NFL Waiver Wire – Week 14

December 4, 2018 | insideinjuries | No Comments

Josh Allen QB, BUF

Owned in 15% of CBS Leagues

Few could have seen this coming, but Allen has posted 59 fantasy points over the past two weeks since returning from a 5 week absence due to injury. His fantasy success has been in large part to his rushing totals, as he’s posted a whopping 234 yards over the past two games. While that pace isn’t likely to keep up, he should still put up enough numbers on the ground to prop up his overall stat line. His numbers through the air haven’t been overly impressive, but Sunday was one of his better performances, posting 231 yards and 2 touchdowns (and would’ve been better if Charles Clay could’ve hauled in a potential game winning touchdown pass at the end of the game). If he can build on that performance through the air and continue to rack up yards on the ground, he is an intriguing option. Allen does remain an Elevated Injury Risk, but he is still worth a look if you are desperate for a fill in, or are in a 2 QB format.

Jaylen Samuels RB, PIT

Owned in 13% of CBS Leagues

Steelers’ breakout star James Conner went down late in Sunday Night’s loss to the Chargers with what the team is calling a leg contusion. However, the injury looked more like a potential high ankle sprain, which would be much more serious. We will get more information as the week goes on, but we currently have Conner listed as an Elevated Injury Risk with a Below Average Health Performance factor. With Conner’s availability for Week 14 looking like a question mark, Samuels would be in line for touches in the Steelers’ backfield. His touches have been limited, but he did score on a catch and run right after Conner left the game. Should Conner not be ready to go Week 14, Samuels becomes an intriguing plug in option in fantasy.

Jeff Wilson RB, SF

Owned in 0% of CBS Leagues

Matt Breida aggravated an ankle injury in warm-ups ahead of Sunday’s game against Seattle, opening door for the little known Wilson to post 134 yards on 23 touches. With Breida (High Injury Risk, Below Average HPF) already ruled out for Week 14, Wilson will be in line for a similar workload this week and potentially moving forward. Given how prolific Kyle Shanahan’s offense can be for just about any running back, Wilson becomes a must add.

Dante Pettis WR, SF

Owned in 6% of CBS Leagues

The Niners also got an encouraging performance from Pettis, the rookie receiver out of Washington, who has now put up big games two weeks in a row, totaling 9 catches on 14 targets for 206 yards and 3 scores.
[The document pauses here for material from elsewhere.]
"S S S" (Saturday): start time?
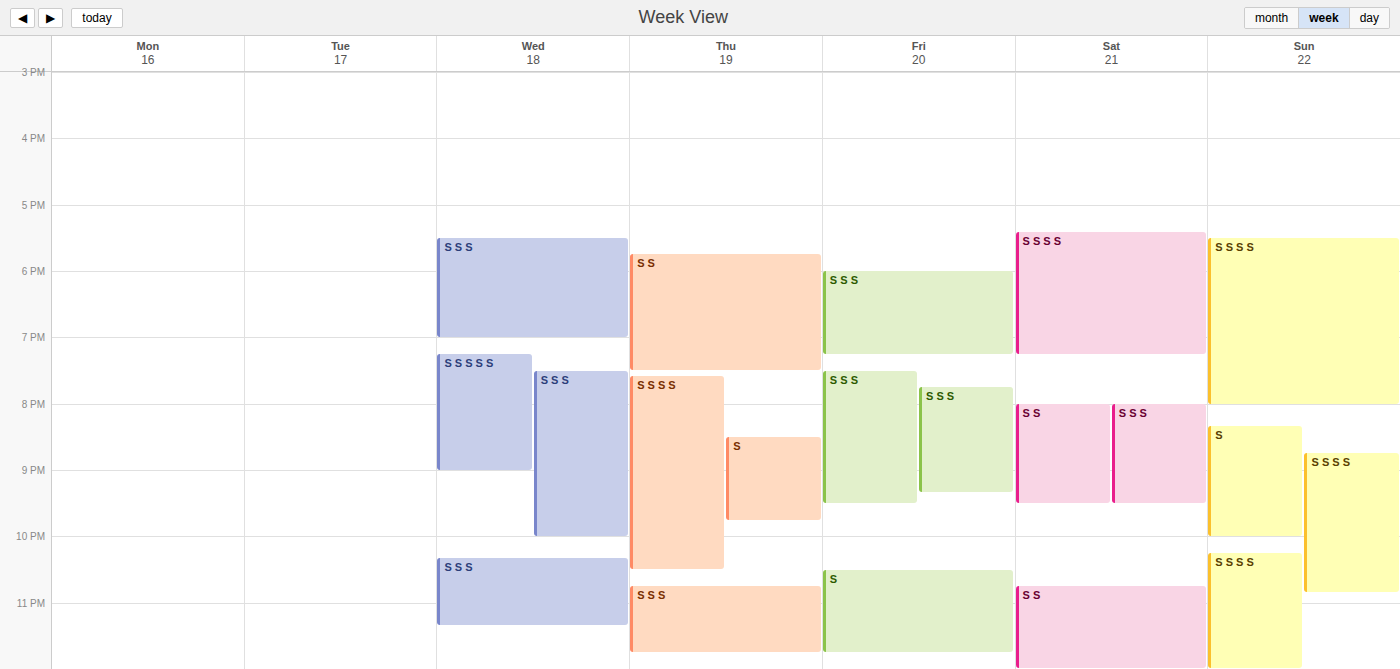
8:00 PM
He’s becoming a favorite weapon in Shanahan’s offense, and should continue to see plenty of touches the rest of the way, especially if Marquise Goodwin (personal issues) and Pierre Garcon (knee – High Injury Risk, Below Average HPF) do not return in the short term. With San Francisco likely to be trailing in most of their remaining games, there should be plenty of volume for Pettis to take advantage of. He’s a solid pickup candidate in most formats.

Curtis Samuel WR, CAR

Owned in 13% of CBS Leagues

Greg Olsen is out for the season after rupturing the plantar in his foot, which has been giving him issues all season. In his absence, the Panthers will have to redistribute targets. Samuel could be one of the prime beneficiaries, as evidenced by his season high in targets (11) and receiving yards (88). He’s been a boom or bust player for most of his two seasons in the league, but a consistent uptick in targets could be what he needs to breakout. His occasional involvement in the running game doesn’t hurt either. He’s worth a look in deeper leagues.

Ian Thomas TE, CAR

Owned in 1% of CBS Leagues

Olsen’s injury will also open the door for Thomas, who will take over as the main tight end in Carolina’s offense, one that has always used tight ends effectively. Thomas showed some positive signs, catching 5 passes for 46 yards. There will be targets there for him, which is enough to warrant relevancy in the shallow pool of fantasy tight ends. For those desperate for a fill in, there are worse options.